Eid Suleiman Hathaleen (also Hadaleen or Hthaleen; عيد سليمان الهذالين; born 1983 or 1984) is a Palestinian artist and activist.

== Early and personal life ==
Hathaleen was born and raised in the village of Umm al-Khair in Hebron Governorate, Palestine, where he attended an UNRWA school. His father, Suleiman Eid, was a shepherd and his mother was a homemaker. His family belongs to a Bedouin tribe from Beersheba who was expelled by Israeli forces in 1948. In January 2022, Hadaleen's father was killed after being hit by an Israeli police vehicle; no one was convicted for his murder.

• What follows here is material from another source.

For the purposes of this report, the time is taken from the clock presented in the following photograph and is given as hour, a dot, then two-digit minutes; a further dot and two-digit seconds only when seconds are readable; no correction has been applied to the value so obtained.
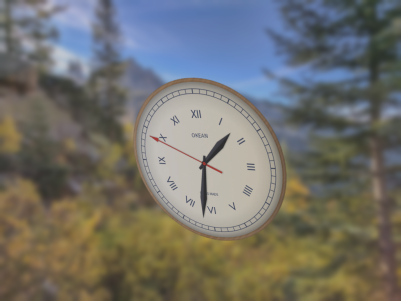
1.31.49
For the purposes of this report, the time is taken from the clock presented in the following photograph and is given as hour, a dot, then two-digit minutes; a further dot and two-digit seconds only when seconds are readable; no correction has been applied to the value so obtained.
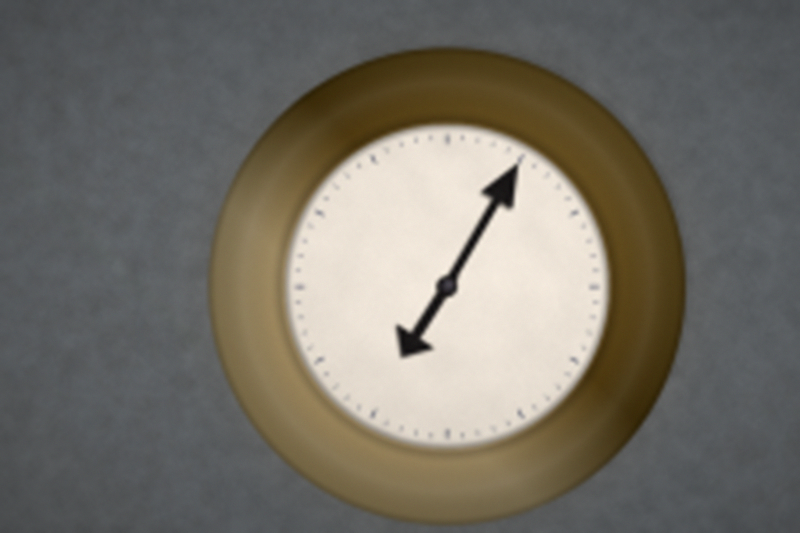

On 28 July 2025, Hathaleen's cousin Awdah, also a prominent activist, was killed by Israeli settler Yinon Levi, who did not face any charges. Hathaleen mourned his loss, describing his cousin to Al Jazeera as a "truly beloved" relative, and stating that "There was [nobody] who contributed as much to the community in Umm al-Khair as Awdah... I can't believe that tomorrow I will wake up and Awdah won't be here."

Hathaleen is married and has two daughters. As of July 2012, he was a vegetarian and a tai chi practitioner, and was fluent in Hebrew and English.

== Art career ==
Hadaleen's work consists mainly of sculptures, normally model vehicles created from scrap metal, plastic bottles, wire, and other collected materials. He was interested in model-building from age 12, but was not encouraged by his community, who saw it as a waste of time. In 2007, during an economically and emotionally difficult time, he destroyed his sculptures.

He returned to art two years later, when he made his first found materials sculpture, of a Sikorsky CH-53E Super Stallion helicopter, in 2009. In 2012, he explained his choice to build model bulldozers, which are frequently used to destroy Palestinian homes, saying "I think this tool serves human beings...the tool has no soul; the man who sits inside and drives it decides how it will be used," and that "to build it is to say to people that it’s not the tool that causes trouble". He has leaned into his models resemblance to toys, emphasizing that they are tools wielded by people who must take responsibility for their actions. He has also built trucks and tractors. Each sculpture takes about a month to construct.

In 2011, Hadaleen's construction process was documented in the short stop-motion film Eid, produced by the Saaheb Collective and Israeli filmmaker David Massey. In May 2012, Hadaleen joined Massey for the film's showing at the Palestine Film Festival at the Barbican Centre in London, the United Kingdom.

In 2016, Hadaleen met Chinese artist Ai Weiwei, who invited Hathaleen to exhibit his work in Berlin, Germany later that year at the Aedes Architecture Forum.

== Activism and arrests ==
As of July 2012, Hadaleen performed part-time work for the HALO Trust, a group which works to clear landmines.

In February 2024, Hadaleen was detained by IDF forces for multiple hours, but was not charged with anything. The following July, his home in Umm al-Khair was bulldozed by Israeli forces.

On 11 June 2025, Hadaleen and his cousin Awdah flew to the United States on tourist visas, with plans to speak with organizations on their experiences in Palestine. The two were detained upon their arrival at San Francisco International Airport, with a Customs and Border Protection official later saying their visas had been cancelled; no reason as to why was provided. Supporters of the pair, including representatives of Kehilla Community Synagogue, began protests outside the airport on the morning of 12 June. The pair were ultimately deported on the afternoon of 12 June.